### Task goal
Exact duplicates of all the records are needed.

Records excerpted from a collection:

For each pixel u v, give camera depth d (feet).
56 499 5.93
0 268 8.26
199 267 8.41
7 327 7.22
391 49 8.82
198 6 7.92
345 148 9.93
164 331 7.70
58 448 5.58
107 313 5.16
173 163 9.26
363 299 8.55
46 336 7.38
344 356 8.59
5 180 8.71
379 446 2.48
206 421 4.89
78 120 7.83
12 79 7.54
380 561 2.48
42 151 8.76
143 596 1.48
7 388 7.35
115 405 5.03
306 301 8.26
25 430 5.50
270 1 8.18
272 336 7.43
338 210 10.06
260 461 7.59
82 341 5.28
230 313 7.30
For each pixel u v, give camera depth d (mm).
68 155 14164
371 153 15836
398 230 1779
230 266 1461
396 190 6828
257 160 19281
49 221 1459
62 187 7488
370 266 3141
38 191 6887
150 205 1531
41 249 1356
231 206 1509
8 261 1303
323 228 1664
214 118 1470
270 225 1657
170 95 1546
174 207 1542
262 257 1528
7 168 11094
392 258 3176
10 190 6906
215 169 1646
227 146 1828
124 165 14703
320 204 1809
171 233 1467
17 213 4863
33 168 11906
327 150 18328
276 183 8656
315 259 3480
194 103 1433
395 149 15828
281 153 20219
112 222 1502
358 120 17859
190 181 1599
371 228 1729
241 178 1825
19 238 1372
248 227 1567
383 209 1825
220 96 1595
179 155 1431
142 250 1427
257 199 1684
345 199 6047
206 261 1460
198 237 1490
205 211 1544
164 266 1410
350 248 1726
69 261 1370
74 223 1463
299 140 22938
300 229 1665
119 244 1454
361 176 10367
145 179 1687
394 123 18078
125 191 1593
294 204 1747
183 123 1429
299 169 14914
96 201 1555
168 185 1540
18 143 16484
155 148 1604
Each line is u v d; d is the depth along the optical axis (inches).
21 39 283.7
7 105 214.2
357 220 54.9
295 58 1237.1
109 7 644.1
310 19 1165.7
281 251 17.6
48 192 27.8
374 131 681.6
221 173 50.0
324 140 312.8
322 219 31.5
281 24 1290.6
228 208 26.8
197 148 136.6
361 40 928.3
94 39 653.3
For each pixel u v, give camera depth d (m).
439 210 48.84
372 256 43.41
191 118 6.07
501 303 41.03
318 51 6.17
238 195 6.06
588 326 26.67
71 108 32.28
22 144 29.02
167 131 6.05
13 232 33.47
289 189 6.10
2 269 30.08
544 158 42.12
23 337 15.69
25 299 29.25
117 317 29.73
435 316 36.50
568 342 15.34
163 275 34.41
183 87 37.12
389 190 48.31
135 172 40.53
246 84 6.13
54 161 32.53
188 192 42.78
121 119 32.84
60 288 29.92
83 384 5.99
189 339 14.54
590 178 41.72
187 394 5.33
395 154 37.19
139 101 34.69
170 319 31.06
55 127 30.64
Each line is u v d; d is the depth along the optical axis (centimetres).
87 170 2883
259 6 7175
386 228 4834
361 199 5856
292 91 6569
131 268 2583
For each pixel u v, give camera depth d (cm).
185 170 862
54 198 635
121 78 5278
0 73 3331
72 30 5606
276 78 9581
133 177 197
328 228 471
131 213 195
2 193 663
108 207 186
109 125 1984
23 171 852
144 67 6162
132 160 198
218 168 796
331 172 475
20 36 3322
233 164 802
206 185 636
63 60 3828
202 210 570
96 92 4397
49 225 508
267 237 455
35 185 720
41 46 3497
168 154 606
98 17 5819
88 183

### Written response
For each pixel u v, give camera depth d (feet).
56 499 5.93
0 268 8.26
199 267 8.41
7 327 7.22
391 49 8.82
198 6 7.92
345 148 9.93
164 331 7.70
58 448 5.58
107 313 5.16
173 163 9.26
363 299 8.55
46 336 7.38
344 356 8.59
5 180 8.71
379 446 2.48
206 421 4.89
78 120 7.83
12 79 7.54
380 561 2.48
42 151 8.76
143 596 1.48
7 388 7.35
115 405 5.03
306 301 8.26
25 430 5.50
270 1 8.18
272 336 7.43
338 210 10.06
260 461 7.59
82 341 5.28
230 313 7.30
For each pixel u v, give camera depth d (mm).
68 155 14164
371 153 15836
398 230 1779
230 266 1461
396 190 6828
257 160 19281
49 221 1459
62 187 7488
370 266 3141
38 191 6887
150 205 1531
41 249 1356
231 206 1509
8 261 1303
323 228 1664
214 118 1470
270 225 1657
170 95 1546
174 207 1542
262 257 1528
7 168 11094
392 258 3176
10 190 6906
215 169 1646
227 146 1828
124 165 14703
320 204 1809
171 233 1467
17 213 4863
33 168 11906
327 150 18328
276 183 8656
315 259 3480
194 103 1433
395 149 15828
281 153 20219
112 222 1502
358 120 17859
190 181 1599
371 228 1729
241 178 1825
19 238 1372
248 227 1567
383 209 1825
220 96 1595
179 155 1431
142 250 1427
257 199 1684
345 199 6047
206 261 1460
198 237 1490
205 211 1544
164 266 1410
350 248 1726
69 261 1370
74 223 1463
299 140 22938
300 229 1665
119 244 1454
361 176 10367
145 179 1687
394 123 18078
125 191 1593
294 204 1747
183 123 1429
299 169 14914
96 201 1555
168 185 1540
18 143 16484
155 148 1604
Each line is u v d; d is the depth along the optical axis (inches).
21 39 283.7
7 105 214.2
357 220 54.9
295 58 1237.1
109 7 644.1
310 19 1165.7
281 251 17.6
48 192 27.8
374 131 681.6
221 173 50.0
324 140 312.8
322 219 31.5
281 24 1290.6
228 208 26.8
197 148 136.6
361 40 928.3
94 39 653.3
For each pixel u v, give camera depth d (m).
439 210 48.84
372 256 43.41
191 118 6.07
501 303 41.03
318 51 6.17
238 195 6.06
588 326 26.67
71 108 32.28
22 144 29.02
167 131 6.05
13 232 33.47
289 189 6.10
2 269 30.08
544 158 42.12
23 337 15.69
25 299 29.25
117 317 29.73
435 316 36.50
568 342 15.34
163 275 34.41
183 87 37.12
389 190 48.31
135 172 40.53
246 84 6.13
54 161 32.53
188 192 42.78
121 119 32.84
60 288 29.92
83 384 5.99
189 339 14.54
590 178 41.72
187 394 5.33
395 154 37.19
139 101 34.69
170 319 31.06
55 127 30.64
Each line is u v d; d is the depth along the optical axis (centimetres).
87 170 2883
259 6 7175
386 228 4834
361 199 5856
292 91 6569
131 268 2583
For each pixel u v, give camera depth d (cm).
185 170 862
54 198 635
121 78 5278
0 73 3331
72 30 5606
276 78 9581
133 177 197
328 228 471
131 213 195
2 193 663
108 207 186
109 125 1984
23 171 852
144 67 6162
132 160 198
218 168 796
331 172 475
20 36 3322
233 164 802
206 185 636
63 60 3828
202 210 570
96 92 4397
49 225 508
267 237 455
35 185 720
41 46 3497
168 154 606
98 17 5819
88 183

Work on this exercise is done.